- Roosville Location of Roosville in British Columbia
- Coordinates: 49°00′03″N 115°03′10″W﻿ / ﻿49.00083°N 115.05278°W
- Country: Canada
- Province: British Columbia
- Region: East Kootenay
- Regional district: East Kootenay
- Area codes: 250, 778, 236, & 672
- Highways: Highway 93

= Roosville, British Columbia =

Roosville is a small farming community immediately north of the Canada–United States border in the East Kootenay region of southeastern British Columbia. On BC Highway 93, the locality is east of Lake Koocanusa, at the southeast corner of Tobacco Plains Indian Reserve No. 2.

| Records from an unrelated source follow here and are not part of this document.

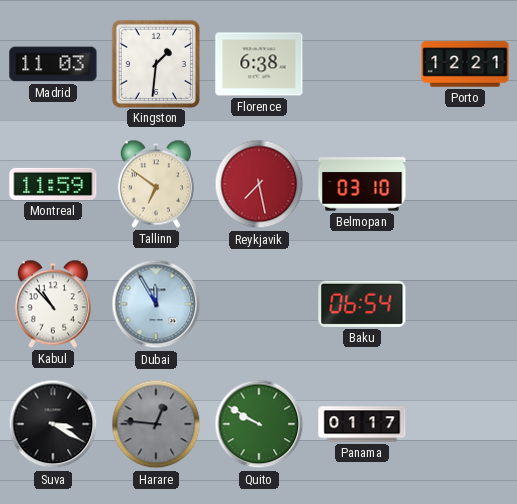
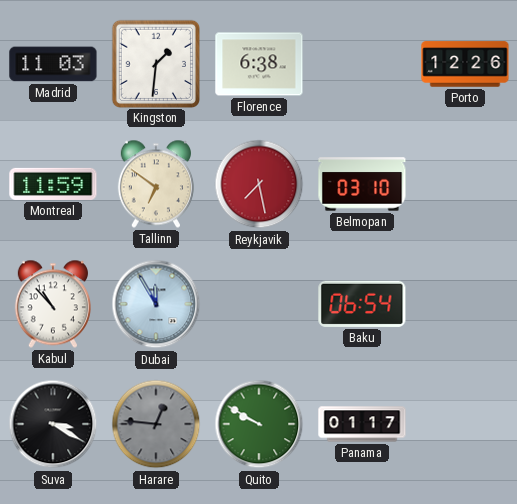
Porto: 12:21 -> 12:26
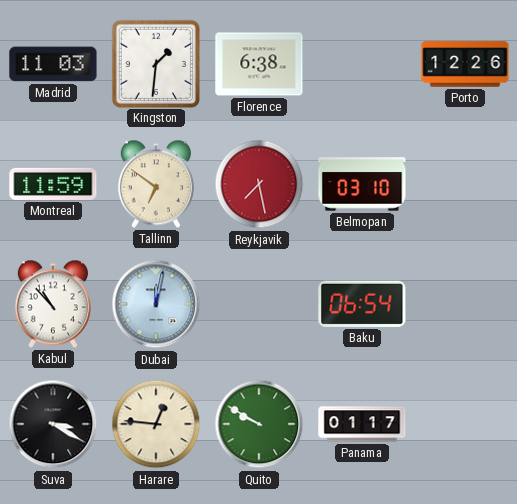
Dubai: 11:55 -> 12:02
Harare dial: grey -> cream
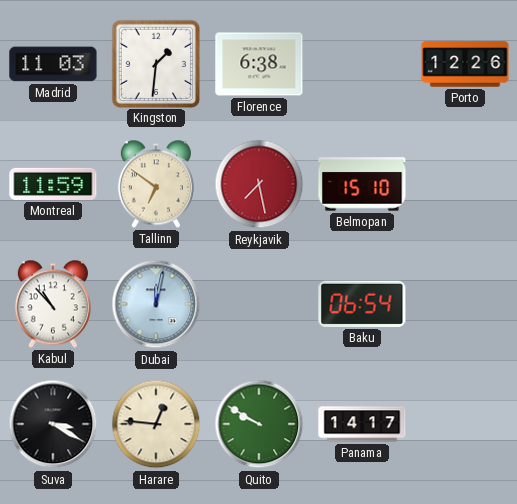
Belmopan: 03:10 -> 15:10
Panama: 01:17 -> 14:17
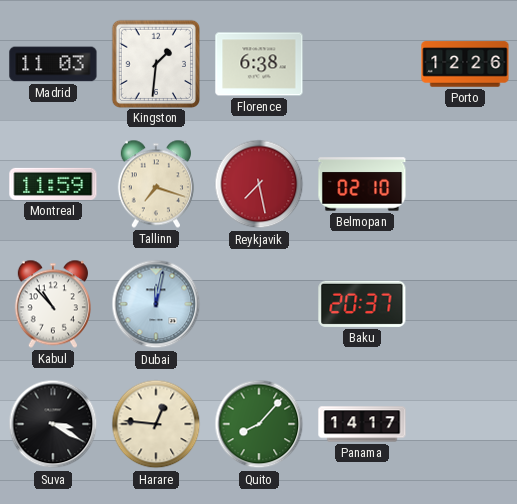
Tallinn: 6:51 -> 7:18
Belmopan: 15:10 -> 02:10
Baku: 06:54 -> 20:37
Quito: 9:50 -> 8:07
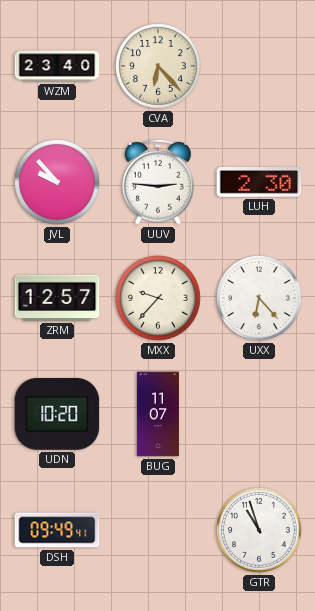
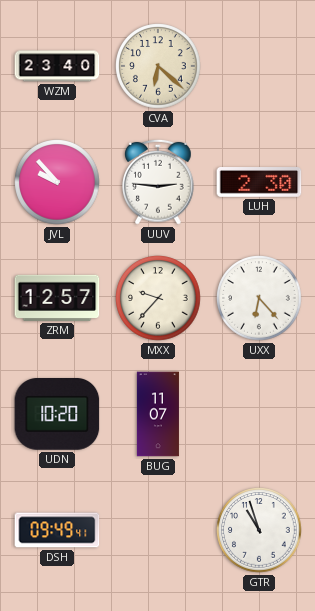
CVA: 6:23 -> 6:22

Sharing the name are adjacent Roosville, Montana and the Roosville Border Crossing.

==First Nations==
As early as the 1840s, the region was known as Tobacco Prairie and later as Tobacco Plains. The Tobacco Plains band has inhabited this land since time immemorial. The traditional name in the Ktunaxa language for this site is ¿/u¿/uqa, pronounced tsoo-tsoo-qa.

==Name origin==
The Hudson's Bay Company (HBC) moved Fort Kootenay several times within the plains region, finally settling immediately north of the boundary on the east shore of the Kootenay River. In 1865, Michael Phillipps, a clerk, transferred to this outpost for a brief period. In the 1890s, he established a ranch on the plains and the area became known as Phillips.

In 1899, Fred Roo was granted a liquor licence for his hotel at Phillips. A month later, he took charge of the general store. The next year, Fred Roo built a larger hotel. By 1901, he was calling the location Roosville. A year later, the new name was in common usage.

==Community==
Michael Phillipps was the inaugural postmaster 1899–1903, when the post office closed. Michael and many of his descendants are buried in the Roosville cemetery. Fred Roo was the next postmaster 1908–1922. The post office closed in 1926. In 1910, Miss N. Bartlett was the inaugural school teacher. During the earlier decades, Roosville was centred farther north than the border, closer to present day Grassmere.

Around 1930, the general store closed. During the mid-1930s, a National Defence Relief camp existed at Roosville. In 1949, the school closed.

At the border, a four-unit motel operated 1965–1989.